Excerpted text
★ ★ ★ ★ ★

Battlefront 2 has had a litany if executional errors in what they are trying to do. But I think that up front if you say “Ok we’re going to do Battlefront again but just better” that game doesn’t get made. If you add some additional revenue from micro transactions, and a long progression grind that means people are still playing when the DLC rolls around (and reduces second hand sales)... that’s a better business case. In a pitch, it de-risks some elements. The game players wanted to see would never have seen the light of day.
There’s a whole bunch of other underlying stuff there about how you are meant to, quarter by quarter, act in the interests of shareholders. Or how games are a hit driven business trying to be turned into a dependable industry. Or how expectations and costs are escalating year on year. But the tl;dr version is; fewer games are seen as viable without these models.
|# ¿ Nov 15, 2017 20:29|
People are bad at probabilities and odds. Even if you front face them in a game it will set weird expectations.
80% Chance to Hit? Can’t fail!
0.1% Chance to Drop? Might get lucky!
The job of the designer is to make it so people feel happy with the outcomes. If you understand people’s misunderstandings, you can be manipulative, but in a GOOD way.
Re: Game of War if you want the two most insidious things it does...
1/ The price of currency is up to 80% cheaper outside of the big events. Given that prolonged battles are basically “who had the biggest warchest”, this means that warring factions are basically silent bidding against each other. If you don’t spend more money than your opponent before the fight even starts, you’re going to be paying 5x the normal rate to make up the difference.
2/ The rate of inflation in the game is something like 20% a month. That means every offer is the best ever offer. It means all that stuff you invested in last month? It’s already lost value. There’s a new normal now. Even if you are paying, you can never stop because whatever you bought is redundant in no time at all.
|# ¿ Nov 20, 2017 21:10|
As well as exactly what the phrase "games as service" is intended to mean? [...] Is it a reference to more subscription-oriented (or other continuous-revenue) payment models, the idea of continuing development past the official release date, both, neither? And, of course, thoughts? Good/bad/weird/irrelevant?

★ ★ ★ ★ ★

Entries supplied
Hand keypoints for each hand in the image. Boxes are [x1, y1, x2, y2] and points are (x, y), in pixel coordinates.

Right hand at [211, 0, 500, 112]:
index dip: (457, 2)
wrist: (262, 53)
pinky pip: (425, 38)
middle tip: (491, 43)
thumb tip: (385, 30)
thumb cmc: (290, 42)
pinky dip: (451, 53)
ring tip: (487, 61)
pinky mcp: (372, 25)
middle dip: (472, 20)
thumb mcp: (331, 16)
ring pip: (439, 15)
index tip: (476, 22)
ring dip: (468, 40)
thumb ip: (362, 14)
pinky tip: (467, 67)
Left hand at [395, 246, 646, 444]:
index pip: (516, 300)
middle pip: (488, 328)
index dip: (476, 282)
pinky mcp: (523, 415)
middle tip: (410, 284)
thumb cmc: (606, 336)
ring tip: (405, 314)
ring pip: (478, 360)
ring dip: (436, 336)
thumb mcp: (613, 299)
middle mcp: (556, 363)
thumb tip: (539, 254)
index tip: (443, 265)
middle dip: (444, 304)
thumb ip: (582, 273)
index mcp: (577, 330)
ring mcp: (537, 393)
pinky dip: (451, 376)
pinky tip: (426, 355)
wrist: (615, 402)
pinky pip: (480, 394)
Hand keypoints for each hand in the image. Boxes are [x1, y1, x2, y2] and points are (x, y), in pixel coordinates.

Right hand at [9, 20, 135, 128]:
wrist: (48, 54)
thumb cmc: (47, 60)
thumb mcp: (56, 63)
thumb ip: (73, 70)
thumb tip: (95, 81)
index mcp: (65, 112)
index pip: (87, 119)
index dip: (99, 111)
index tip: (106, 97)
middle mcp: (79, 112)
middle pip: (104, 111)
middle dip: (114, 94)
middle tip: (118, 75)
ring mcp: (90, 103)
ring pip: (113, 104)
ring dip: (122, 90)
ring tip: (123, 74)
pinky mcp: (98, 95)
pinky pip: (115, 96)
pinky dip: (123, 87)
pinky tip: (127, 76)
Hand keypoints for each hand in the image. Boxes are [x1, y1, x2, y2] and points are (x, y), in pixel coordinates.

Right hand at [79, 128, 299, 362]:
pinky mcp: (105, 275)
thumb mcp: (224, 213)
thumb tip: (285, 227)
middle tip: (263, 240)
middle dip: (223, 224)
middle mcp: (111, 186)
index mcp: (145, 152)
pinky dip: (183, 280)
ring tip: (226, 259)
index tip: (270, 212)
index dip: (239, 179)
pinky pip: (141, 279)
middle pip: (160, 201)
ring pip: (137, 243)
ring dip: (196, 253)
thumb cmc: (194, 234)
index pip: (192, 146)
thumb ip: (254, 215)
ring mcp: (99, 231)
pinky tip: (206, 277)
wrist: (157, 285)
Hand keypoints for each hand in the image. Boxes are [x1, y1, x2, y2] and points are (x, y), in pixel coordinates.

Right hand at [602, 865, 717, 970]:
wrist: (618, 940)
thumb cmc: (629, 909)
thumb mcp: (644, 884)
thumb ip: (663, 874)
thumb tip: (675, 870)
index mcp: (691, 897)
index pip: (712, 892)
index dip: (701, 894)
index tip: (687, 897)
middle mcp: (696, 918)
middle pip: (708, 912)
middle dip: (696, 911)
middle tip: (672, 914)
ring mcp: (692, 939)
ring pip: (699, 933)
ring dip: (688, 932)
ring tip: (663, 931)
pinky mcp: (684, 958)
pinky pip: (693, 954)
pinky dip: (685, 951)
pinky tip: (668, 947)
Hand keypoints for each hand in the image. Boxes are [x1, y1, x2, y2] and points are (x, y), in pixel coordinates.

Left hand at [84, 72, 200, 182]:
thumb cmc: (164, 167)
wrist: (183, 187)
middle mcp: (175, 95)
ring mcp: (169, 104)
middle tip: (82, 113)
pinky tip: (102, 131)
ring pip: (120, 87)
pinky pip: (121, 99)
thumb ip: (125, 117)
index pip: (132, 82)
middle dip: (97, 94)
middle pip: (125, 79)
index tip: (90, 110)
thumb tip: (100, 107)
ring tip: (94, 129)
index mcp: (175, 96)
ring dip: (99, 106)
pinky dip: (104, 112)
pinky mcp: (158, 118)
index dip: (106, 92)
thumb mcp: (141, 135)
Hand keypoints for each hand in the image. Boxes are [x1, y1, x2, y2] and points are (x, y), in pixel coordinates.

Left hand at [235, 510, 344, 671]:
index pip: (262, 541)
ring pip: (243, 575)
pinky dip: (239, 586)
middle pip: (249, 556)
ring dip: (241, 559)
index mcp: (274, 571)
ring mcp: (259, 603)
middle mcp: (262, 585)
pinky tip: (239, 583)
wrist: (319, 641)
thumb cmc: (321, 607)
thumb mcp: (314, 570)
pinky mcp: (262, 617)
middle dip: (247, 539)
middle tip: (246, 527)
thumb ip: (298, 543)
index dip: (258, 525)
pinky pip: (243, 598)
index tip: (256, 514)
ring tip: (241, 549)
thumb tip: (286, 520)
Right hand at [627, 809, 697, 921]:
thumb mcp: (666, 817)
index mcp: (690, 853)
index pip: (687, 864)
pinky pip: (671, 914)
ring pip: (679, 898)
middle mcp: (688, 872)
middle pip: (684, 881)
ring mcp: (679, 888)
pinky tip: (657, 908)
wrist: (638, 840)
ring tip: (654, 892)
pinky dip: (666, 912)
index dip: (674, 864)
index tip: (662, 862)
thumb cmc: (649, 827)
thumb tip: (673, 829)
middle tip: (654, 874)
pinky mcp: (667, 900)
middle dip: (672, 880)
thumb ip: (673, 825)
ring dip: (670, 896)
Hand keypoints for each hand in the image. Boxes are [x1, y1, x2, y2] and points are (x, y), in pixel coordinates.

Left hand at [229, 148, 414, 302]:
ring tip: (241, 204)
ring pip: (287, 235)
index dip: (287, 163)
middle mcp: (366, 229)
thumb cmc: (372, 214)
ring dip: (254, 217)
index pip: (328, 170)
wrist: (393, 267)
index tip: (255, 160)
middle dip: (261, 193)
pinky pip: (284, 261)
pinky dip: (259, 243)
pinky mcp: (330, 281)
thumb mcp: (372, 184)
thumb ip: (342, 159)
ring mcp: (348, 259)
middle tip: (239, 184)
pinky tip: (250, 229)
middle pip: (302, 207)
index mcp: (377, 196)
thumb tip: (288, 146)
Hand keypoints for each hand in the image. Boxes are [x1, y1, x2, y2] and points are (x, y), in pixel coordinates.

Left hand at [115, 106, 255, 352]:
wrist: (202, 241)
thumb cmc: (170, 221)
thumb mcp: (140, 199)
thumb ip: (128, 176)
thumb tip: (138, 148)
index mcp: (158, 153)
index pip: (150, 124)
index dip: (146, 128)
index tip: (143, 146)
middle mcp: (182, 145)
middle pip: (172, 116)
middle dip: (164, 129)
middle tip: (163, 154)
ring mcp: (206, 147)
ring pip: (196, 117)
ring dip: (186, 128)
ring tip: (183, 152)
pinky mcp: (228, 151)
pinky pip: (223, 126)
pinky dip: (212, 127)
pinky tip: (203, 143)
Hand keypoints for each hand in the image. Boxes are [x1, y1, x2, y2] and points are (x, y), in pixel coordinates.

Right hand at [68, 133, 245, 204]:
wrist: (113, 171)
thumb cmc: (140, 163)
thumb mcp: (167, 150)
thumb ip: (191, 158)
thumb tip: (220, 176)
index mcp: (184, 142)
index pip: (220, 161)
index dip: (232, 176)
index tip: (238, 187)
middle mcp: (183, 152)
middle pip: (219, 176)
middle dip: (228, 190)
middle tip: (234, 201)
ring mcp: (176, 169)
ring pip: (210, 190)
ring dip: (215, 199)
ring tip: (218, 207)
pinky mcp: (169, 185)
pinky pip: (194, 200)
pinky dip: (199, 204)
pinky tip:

★ ★ ★ ★ ★

Work required
Repeat the passage from the excerpt on game monetization word for word, from "Battlefront 2 has" up to and including "light of day.". The entries above play no part in this work.

Answer
Battlefront 2 has had a litany if executional errors in what they are trying to do. But I think that up front if you say “Ok we’re going to do Battlefront again but just better” that game doesn’t get made. If you add some additional revenue from micro transactions, and a long progression grind that means people are still playing when the DLC rolls around (and reduces second hand sales)... that’s a better business case. In a pitch, it de-risks some elements. The game players wanted to see would never have seen the light of day.